──────── Source text
In the synoptic gospels, Jesus is reported as going to Jerusalem once; in John he goes there three times.

Here’s a huge list of them:
http://www.infidels.org/library/modern/donald_morgan/inconsistencies.html

Note that this doesn’t disprove “God” in an abstract sense, or even in a liberal Christian sense. It just disproves a god who is defined as inspiring an inerrant Bible.

That said, the concept of the Trinity is a mathematical contradiction. If you believe that God exists as a Trinity you have to disregard mathematics and say it’s a “mystery” that supersedes human logic.

Qingu (21061 )

@Qingu holy sh… my brain asploded!

RomanRealtors (112 )

@Harp HAHAHAH If that’s not proof, I don’t know what is!

Silhouette (8810 )

No. The existence or non-existence of God is a belief.

And 1+1 is not necessarily 2.

1+1=1 in boolean algebra.

1+1=10 in the binary system.

Or try fuzzy logic when 1+1=2 might only be a little true.

mattbrowne (31306 )

One remark on that binary system point…
It may be true that 1 + 1 = 10 in the binary system, but that does not mean that one plus one makes ten in the binary system. Even in the binary system, one plus one still makes two. You just write “two” as 10 instead of 2. Mkay.

But I’ve been told that 1 + 1 = 3 for very large values of 1.

Fyrius (14484 )

@Fyrius On the internet, everyone knows you’re a dog, but you’re still pretty damned smart!

janbb (41685 )

Yep, it’s all about semantics. There’s an infinite amount of meanings for the sequence of digits 1 and 0. It actually means six in the senary and twenty in the vigesimal system.

Too complicated even for Google. Did you mean scenery? Huh?

mattbrowne (31306 )
────────────────
──────── Data
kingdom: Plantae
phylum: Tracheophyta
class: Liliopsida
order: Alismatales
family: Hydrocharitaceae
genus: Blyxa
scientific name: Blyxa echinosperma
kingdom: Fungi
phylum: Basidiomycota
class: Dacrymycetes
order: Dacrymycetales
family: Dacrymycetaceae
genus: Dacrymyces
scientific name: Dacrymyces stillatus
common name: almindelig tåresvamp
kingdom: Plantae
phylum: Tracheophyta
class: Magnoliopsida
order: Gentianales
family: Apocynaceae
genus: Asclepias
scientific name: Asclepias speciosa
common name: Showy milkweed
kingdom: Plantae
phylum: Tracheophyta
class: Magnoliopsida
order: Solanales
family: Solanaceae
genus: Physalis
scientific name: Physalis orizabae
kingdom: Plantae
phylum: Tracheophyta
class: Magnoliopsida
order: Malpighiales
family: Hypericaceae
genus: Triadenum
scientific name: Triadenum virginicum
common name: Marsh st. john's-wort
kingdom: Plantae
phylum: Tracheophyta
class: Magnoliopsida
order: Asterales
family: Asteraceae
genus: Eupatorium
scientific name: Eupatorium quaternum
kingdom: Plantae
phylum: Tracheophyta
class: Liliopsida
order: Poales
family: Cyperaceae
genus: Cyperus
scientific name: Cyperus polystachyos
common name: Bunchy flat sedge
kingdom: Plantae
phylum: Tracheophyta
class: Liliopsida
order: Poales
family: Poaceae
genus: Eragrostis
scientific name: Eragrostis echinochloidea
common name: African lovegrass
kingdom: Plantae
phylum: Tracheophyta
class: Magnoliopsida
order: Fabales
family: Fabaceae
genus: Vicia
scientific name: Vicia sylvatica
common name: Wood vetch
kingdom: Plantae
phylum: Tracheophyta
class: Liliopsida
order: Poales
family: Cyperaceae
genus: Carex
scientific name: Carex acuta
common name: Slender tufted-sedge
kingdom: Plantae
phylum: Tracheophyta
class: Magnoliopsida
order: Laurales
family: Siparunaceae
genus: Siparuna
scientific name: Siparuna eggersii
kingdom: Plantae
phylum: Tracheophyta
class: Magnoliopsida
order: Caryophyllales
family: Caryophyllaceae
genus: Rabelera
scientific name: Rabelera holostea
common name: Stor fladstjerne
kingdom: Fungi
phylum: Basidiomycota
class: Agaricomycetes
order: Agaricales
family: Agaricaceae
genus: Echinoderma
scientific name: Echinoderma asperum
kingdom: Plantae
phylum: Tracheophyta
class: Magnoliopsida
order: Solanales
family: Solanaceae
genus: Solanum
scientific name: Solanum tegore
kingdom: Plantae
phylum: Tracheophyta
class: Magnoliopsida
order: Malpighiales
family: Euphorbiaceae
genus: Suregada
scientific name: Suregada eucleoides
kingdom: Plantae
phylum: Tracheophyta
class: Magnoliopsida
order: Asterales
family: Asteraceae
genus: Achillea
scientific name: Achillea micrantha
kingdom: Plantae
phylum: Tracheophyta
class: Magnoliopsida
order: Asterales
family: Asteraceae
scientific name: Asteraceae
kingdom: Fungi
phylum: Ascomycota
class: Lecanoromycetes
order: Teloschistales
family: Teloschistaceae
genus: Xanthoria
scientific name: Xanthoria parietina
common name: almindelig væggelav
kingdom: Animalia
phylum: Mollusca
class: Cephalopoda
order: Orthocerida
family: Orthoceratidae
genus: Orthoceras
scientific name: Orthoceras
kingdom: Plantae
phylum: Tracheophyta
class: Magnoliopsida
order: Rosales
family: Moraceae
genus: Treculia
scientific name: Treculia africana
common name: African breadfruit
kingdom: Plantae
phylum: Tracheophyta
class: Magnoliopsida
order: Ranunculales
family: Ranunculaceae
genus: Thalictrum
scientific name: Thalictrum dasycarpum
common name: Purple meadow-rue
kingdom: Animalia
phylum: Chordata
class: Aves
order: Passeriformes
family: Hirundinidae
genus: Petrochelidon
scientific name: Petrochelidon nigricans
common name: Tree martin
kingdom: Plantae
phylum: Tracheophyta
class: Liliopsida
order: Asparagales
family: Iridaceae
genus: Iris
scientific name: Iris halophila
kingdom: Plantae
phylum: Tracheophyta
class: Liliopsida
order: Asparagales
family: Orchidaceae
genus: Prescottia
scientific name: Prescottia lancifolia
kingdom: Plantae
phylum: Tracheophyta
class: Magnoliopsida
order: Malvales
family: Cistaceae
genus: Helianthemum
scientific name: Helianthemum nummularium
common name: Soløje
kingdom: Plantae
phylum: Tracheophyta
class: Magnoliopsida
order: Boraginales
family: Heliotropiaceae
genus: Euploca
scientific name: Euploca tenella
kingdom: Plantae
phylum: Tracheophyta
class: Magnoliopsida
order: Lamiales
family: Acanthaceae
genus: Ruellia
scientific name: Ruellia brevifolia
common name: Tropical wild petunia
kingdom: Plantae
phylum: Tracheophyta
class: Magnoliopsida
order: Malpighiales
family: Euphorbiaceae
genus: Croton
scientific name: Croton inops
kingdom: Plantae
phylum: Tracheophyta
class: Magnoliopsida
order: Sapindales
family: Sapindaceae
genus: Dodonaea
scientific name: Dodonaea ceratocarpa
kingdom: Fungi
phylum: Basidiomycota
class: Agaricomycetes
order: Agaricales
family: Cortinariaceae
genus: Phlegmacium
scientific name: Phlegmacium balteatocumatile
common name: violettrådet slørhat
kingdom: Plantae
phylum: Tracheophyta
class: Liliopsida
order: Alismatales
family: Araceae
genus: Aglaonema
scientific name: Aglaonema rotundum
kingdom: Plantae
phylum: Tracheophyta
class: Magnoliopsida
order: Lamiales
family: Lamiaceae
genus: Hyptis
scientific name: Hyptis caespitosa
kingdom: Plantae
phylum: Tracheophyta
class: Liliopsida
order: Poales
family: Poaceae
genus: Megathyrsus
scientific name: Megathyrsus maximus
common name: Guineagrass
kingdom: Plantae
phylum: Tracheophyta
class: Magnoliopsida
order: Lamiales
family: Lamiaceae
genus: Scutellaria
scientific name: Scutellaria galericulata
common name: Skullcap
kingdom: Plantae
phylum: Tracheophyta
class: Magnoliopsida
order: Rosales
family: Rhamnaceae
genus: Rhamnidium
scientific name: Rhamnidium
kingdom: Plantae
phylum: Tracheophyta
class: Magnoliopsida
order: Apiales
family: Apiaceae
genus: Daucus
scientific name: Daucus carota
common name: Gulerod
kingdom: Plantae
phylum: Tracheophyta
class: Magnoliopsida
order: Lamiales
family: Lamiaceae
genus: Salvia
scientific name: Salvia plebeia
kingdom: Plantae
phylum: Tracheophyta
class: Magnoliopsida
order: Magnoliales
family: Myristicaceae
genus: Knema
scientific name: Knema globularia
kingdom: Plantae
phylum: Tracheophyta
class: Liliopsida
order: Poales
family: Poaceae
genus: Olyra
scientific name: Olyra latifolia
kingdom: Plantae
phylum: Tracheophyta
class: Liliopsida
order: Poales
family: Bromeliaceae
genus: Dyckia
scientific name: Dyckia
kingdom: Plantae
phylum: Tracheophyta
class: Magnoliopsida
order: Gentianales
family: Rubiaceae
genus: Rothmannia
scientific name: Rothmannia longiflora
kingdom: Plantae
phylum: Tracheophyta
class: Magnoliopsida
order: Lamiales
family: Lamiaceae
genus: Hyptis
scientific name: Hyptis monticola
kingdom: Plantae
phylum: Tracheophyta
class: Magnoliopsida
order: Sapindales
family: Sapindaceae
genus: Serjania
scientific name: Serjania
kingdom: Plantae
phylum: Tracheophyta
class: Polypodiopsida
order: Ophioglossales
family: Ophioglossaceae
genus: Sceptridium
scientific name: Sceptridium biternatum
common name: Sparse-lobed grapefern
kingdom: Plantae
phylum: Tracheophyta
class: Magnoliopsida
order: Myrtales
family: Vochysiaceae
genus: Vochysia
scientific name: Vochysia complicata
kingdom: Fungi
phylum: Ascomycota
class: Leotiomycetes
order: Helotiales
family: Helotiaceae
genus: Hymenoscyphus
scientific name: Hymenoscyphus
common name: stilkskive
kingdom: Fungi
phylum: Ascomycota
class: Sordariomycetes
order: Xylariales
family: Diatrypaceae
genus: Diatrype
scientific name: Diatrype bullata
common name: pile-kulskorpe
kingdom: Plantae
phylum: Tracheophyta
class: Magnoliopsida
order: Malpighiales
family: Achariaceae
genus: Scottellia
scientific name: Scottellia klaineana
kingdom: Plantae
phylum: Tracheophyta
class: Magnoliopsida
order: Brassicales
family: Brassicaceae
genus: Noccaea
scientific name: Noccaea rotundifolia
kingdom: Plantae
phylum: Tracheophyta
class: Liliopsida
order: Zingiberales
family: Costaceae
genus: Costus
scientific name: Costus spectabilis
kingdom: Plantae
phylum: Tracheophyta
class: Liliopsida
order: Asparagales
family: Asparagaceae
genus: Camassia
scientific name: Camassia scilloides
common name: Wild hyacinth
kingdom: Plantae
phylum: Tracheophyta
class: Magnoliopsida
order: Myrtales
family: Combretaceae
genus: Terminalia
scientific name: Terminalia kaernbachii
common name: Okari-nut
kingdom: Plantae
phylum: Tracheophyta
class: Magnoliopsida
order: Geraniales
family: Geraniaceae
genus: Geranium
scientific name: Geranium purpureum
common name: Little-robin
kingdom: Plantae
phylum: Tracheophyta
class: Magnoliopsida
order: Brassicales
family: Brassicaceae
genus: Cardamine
────────────────
Set of tasks:
1. Copy the forum thread from "Here’s a huge" up to and including "my brain asploded!".
2. Answer these questions from the forum thread:
(a) How many times does Jesus go to Jerusalem in John?
(b) What does 1+1 equal in boolean algebra?
(c) What number does the sequence 10 mean in the senary system?
3. Continue the forum thread past its final line.

Responses:
1.
Here’s a huge list of them:
http://www.infidels.org/library/modern/donald_morgan/inconsistencies.html

Note that this doesn’t disprove “God” in an abstract sense, or even in a liberal Christian sense. It just disproves a god who is defined as inspiring an inerrant Bible.

That said, the concept of the Trinity is a mathematical contradiction. If you believe that God exists as a Trinity you have to disregard mathematics and say it’s a “mystery” that supersedes human logic.

Qingu (21061 )

@Qingu holy sh… my brain asploded!

2.
(a) Three times.
(b) 1.
(c) Six.

3.
Or “seminary” system?

gailcalled (51063 )

Yes, a seminary system where they teach that 1 + J = 10

mattbrowne (31306 )

or 1 = 3.

gailcalled (51063 )

Mathematics operates by rules of logic. One of the basic principles of logic is that one cannot prove a negative proposition. A positive assertion may be either proven, disproven or left as an unproven hypothesis.

@ChocolateReigns 1+1=2 in base ten, 1+1=10 in base two.

@stranger_in_a_strange_land
Please read that last post out loud, the one you just wrote. Go on. I’ll wait.

Now…
Did you just pronounce “1+1=10 in base two” as “one plus one makes ten in base two”?
Because it really doesn’t, you know. 10 does not mean ten in base two, that’s the point. Ten in base two is 1010. 10 is just the base two notation of two.
In other words, the math is the same, only you write it differently. It’s like challenging the notion that all cats purr by saying French cats don’t purr, they ronronnent.

I know, I’m repeating myself. Sometimes I like repeating myself.

Fyrius (14484 )

@Fyrius One plus one equals one-zero in base two, there is no “ten” in base two, The representation of “ten” base 10, is 1010 base two. The point that I was trying to make is that 1+1 does not equal three just because some religious leader says so. Perhaps I expressed myself poorly. I think we basically agree but were tripping over each others semantics.

Why are so many people suffering the delusion that mathematicians and logicians can’t prove negative statements?

Why just this morning on my Topology homework I proved that there is no (See the “no”? That makes it negative.) homeomorphism from the reals under the usual Toplogy to the reals under the finite-complement topology. (Never mind what that means, suffice it to say that it is a negative statement and I have proved it.)

A positive statement implies its negative contrapositive, so for every positive statement one proves, one is also proving a negative statement. Therefore to say that negative statements cannot be proved is ludicrous.

A simple example. Consider it proved that 1 + 1 = 2. We have also now proved that there is no number which is not 2 that 1 + 1 is equal to. Do you dispute the proof of that negative statement?

However, whether one can mathematically prove or disprove God is debatable. I would guess not.

I think you’re confusing us with scientists, who can’t prove something’s non-existence.